POINT: The ACA is the law of the land — Move on


In the wake of House Republicans’ failed attempt to pass their bill to repeal the Affordable Care Act, the key lesson is clear: It’s time to move on.

The ACA is the law of the land, and it has become a fundamental part of our nation’s health care system. Not only do more than 20 million Americans have coverage thanks to the ACA, the law also put in place important protections for consumers, and it has helped slow the growth in health care costs compared to pre-ACA trends. While there’s more work to do to make affordable, quality health care a reality for all Americans, repealing the ACA would take us backward, jeopardizing the health and financial security of tens of millions of Americans.

Unfortunately, it appears that the Trump administration and House Republicans haven’t gotten the message. They are reportedly discussing a deal to revive the House Republican leadership’s ACA repeal bill — the American Health Care Act. This is a mistake.

A recent poll found that just 17 percent of the public supported the Republican bill. And, for good reason. The bill would be a disaster for the country. It would cut more than $1.1 trillion from Medicaid and subsidies that help moderate-income people afford health coverage and would spend the savings on tax cuts for high-income Americans and corporations. As a result, twenty-four million people would lose health insurance coverage by 2026, according to Congressional Budget Office estimates.

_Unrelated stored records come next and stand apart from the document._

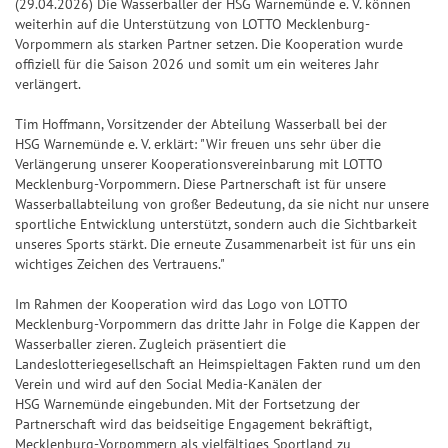
k
l
S
S
S
f
(29.04.2026) Die Wasserballer der HSG Warnemünde e. V. können
Jac
Pr
ke
5
l
p
weiterhin auf die Unterstützung von LOTTO Mecklenburg-
S
7
p
p
i
e
+6
kp
oje
n
e
Vorpommern als starken Partner setzen. Die Kooperation wurde
o
p
7
i
i
e
r
ot-
ktf
Ge
offiziell für die Saison 2026 und somit um ein weiteres Jahr
it
+7
t
i
e
e
g
b
verlängert.
Jä
ör
wi
S
u
s
e
l
l
e
i
ge
de
nn
U
+8
n
&
Tim Hoffmann, Vorsitzender der Abteilung Wasserball bei der
l
7
7
r
l
r
ru
za
P
g
HSG Warnemünde e. V. erklärt: "Wir freuen uns sehr über die
G
a
7
7
-
a
ng
hle
+9
+10
E
Verlängerung unserer Kooperationsvereinbarung mit LOTTO
e
n
C
n
G
Mecklenburg-Vorpommern. Diese Partnerschaft ist für unsere
Natu
n
R
S
S
w
l
h
z
e
r-
Wasserballabteilung von großer Bedeutung, da sie nicht nur unsere
6
U
U
und
i
sportliche Entwicklung unterstützt, sondern auch die Sichtbarkeit
e
a
w
Um
P
P
G
unseres Sports stärkt. Die erneute Zusammenarbeit ist für uns ein
n
it
n
i
welt
G
E
E
l
wichtiges Zeichen des Vertrauens."
schu
n
u
c
n
l
tz
R
R
ü
e
n
e
n
ü
dan
Im Rahmen der Kooperation wird das Logo von LOTTO
6
6
c
k
Mecklenburg-Vorpommern das dritte Jahr in Folge die Kappen der
g
z
c
BIN
F
S
k
Wasserballer zieren. Zugleich präsentiert die
a
k
GO!
e
G
p
s
Landeslotteriegesellschaft an Heimspieltagen Fakten rund um den
h
s
Verein und wird auf den Social Media-Kanälen der
h
e
i
-
l
S
HSG Warnemünde eingebunden. Mit der Fortsetzung der
l
w
e
T
Partnerschaft wird das beidseitige Engagement bekräftigt,
e
p
e
i
l
i
Mecklenburg-Vorpommern als vielfältiges Sportland zu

The problems with the House bill simply aren’t fixable. And changes reportedly being considered to gain the support of House conservatives would only make it worse. They would let states dismantle protections for people with pre-existing conditions and eliminate requirements that health insurance plans cover basic services like maternity care, prescription drugs, and mental health and substance use treatment.

So, how should we move forward?

First, stop talking about repeal. Republican leaders’ continued talk of bringing some version of their ACA repeal plan to a vote is harmful to individual market consumers. That’s because insurers are currently making premium and participation decisions for 2018, with state rate filing deadlines starting in just a few weeks. If enacted, the AHCA would substantially increase per-enrollee costs and reduce individual market enrollment next year. Continued talk of bringing the bill to a vote will lead insurers to propose higher rates, or it could discourage them from offering plans in the individual market at all.

Second, support, don’t sabotage, the ACA. President Trump says the ACA is “exploding right now” — but it’s not. In reality, health insurance markets are generally stable under the ACA, and insurers’ financial situation has improved. What could cause a crisis in the market, however, is if the president takes more steps — on top of some troubling actions to date — to make his prediction of this being a “very bad year” for the ACA come true.

These steps, all of which would be costly for consumers, could include:

  • Halting cost-sharing reduction payments that help lower out-of-pocket costs for more than 6 million people with ACA marketplace plans.
  • Weakening or failing to enforce the ACA’s mandate for individuals to have coverage or pay a penalty.
  • Undermining the enrollment process to reduce enrollment in ACA plans, particularly among healthier people.

Public support for the ACA is at an all-time high, and three-fourths of the public think the Trump administration should do what it can to make the current health care law work. That means that even opponents of the law recognize that sabotaging it would only hurt the millions of Americans who rely on the ACA for health coverage.

It is time for congressional Republicans and the administration to move on from attempts to undermine or repeal the ACA. Instead, they, along with the states, should work to strengthen it so we can continue our historic progress toward making health insurance affordable and accessible for all.

Sarah Lueck in a senior policy analyst at the Center on Budget and Policy Priorities. She wrote this for InsideSources.com.